そして、キテレツ達の方を見やるとパチン、とウインクをします。
「すげえな……」
キテレツ達はハッタリと脅しでモット伯を屈服させてしまったことに唖然としてしまっていました。
◆
こうして、キュルケの策にまんまと嵌ってしまったモット伯は今回の件を示談とする代わりに一行の要求を受け入れなければなりませんでした。
まず、第一にみよ子とシエスタの解放です。みよ子の救出は当初の目的でしたが、ついでに働くのを嫌がっていたシエスタまでも返してもらうことになったのです。
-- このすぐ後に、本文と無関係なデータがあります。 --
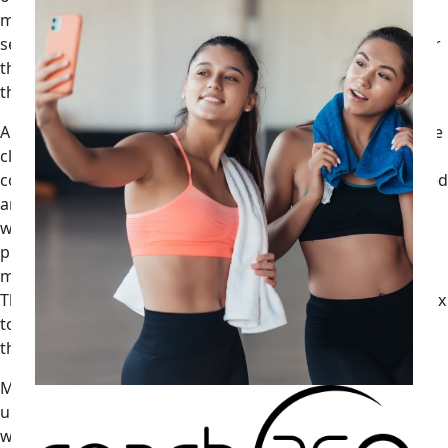
modification calls (the ones where a coach pulls back a
session based on HRV) become retention moments rather
than disappointments when the client understands why
they are happening.
A facility running twelve coaches and three hundred active
clients can track session modification rates by coach and
correlate them to renewal rates. That is not a sophisticated
analytics build. That is a column in a spreadsheet updated
weekly. The coaches whose modification rate is zero are
probably not reading the data. The coaches whose
modification rate is 40 percent probably overcorrected.
The ones in the 12 to 18 percent range, adjusting one in six
to eight sessions based on wearable inputs, tend to show
the highest retention. That is a number worth knowing.
Max Darsonval, founder of Velocity AI, frames the
underlying problem with the current generation of
wearables this way:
第二に、これまで剥製にしてきた女の子達も全員、解放することです。みんなモット伯の悪趣味なコレクションにされていたので、人道上から自由にしてあげなければなりません。
そして第三に、即時剥製光をキテレツ達が預かることでした。
奇天烈斎の発明品を悪用させないため、その管理をとりあえず、魔法学院が預かるという名目にしてキテレツが回収することにしたのです。
もちろん、回収するのは女の子達を全員、元に戻して帰してあげてからです。
それらの要求を受け入れざるを得なかったモット伯は悔しそうに肩を落とす結果になってしまいました。
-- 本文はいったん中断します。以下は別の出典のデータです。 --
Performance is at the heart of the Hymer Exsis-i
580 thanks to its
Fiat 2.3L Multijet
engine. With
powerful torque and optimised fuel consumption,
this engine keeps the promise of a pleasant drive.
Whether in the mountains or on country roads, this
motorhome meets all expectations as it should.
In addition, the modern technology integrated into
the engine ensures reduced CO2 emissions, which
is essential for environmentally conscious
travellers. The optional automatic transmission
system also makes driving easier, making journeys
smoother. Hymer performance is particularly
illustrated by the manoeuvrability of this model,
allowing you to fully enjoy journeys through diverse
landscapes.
自分の宝物を全て失ってしまったのはこの上ない無念だったのです。
「キテレツ君……ありがとう……本当に怖かったわ……」
「本当に良かったよ、みよちゃんが無事で」
空を飛ぶキント雲の上でみよ子はキテレツに抱きつきながら涙を流します。
即時剥製光を当てられて動けるようになってから、キテレツにすぐしがみついてきたのです。
「それにしてもとんでもない趣味をしてやがったな。あの白菜のオッサン」
「でも良かったわよ。みよちゃんが無事だんだから」
「心配したナリ」
ブタゴリラ達も友達であるみよ子の無事を心から喜びます。
「もう、無茶なんかしないでよ。みよちゃん」
トンガリはみよ子の軽はずみな行動に対して注意します。
「ごめんなさい。心配をかけちゃって……」
「良いんだよ。みよちゃんが無事だったんだからね」
大好きなみよ子がこうして元気な姿で帰ってきてくれたことが、キテレツは嬉しかったのです。
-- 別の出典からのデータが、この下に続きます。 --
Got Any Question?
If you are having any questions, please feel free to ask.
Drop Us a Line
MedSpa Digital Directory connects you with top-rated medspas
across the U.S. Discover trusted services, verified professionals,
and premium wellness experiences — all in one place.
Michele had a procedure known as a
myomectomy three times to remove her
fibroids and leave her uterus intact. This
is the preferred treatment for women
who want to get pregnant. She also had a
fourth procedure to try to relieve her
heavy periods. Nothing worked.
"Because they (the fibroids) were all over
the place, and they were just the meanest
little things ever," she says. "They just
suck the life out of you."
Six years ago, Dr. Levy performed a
「ルイズちゃん達も本当にありがとう。助けてもらっちゃって」
五月は隣を飛んでいるシルフィードに乗り込むルイズ達に礼を述べます。
今回は彼女達の後ろ盾などがなければどうにもならなかったでしょう。
「あんた達はあたしの従者なんだから。従者を見捨てるなんて、貴族じゃないわ」
「あたしの友達がミヨコにお世話になったって言うし……これで貸し借りなしってことね。タバサ?」
キュルケはタバサの頭を優しく撫でます。
「それにしても、モット伯がとんでもないことをしていただなんて……」
「あたしも驚いたわね。剥製を作るマジックアイテムが存在していたなんて。でも、あのマジックアイテムは元々、あなた達の物だったのでしょう?」
モット伯の悪行もそうですが、その原因となったマジックアイテムはキテレツ達の所有物であったことも驚きでした。
「僕たちも驚いたよ……あれがここにあるなんて」
即時剥製光がまさかこの異世界にあるなんてキテレツは予想もできませんでした。
どうしてこの世界に存在したのか、回収したら調べる必要があるでしょう。
ルイズ達に恩ができたキテレツ達は、彼女達のシルフィードと並びながら魔法学院へと戻っていきます。
もう既に、夕食の時間は過ぎてしまっていることでしょう。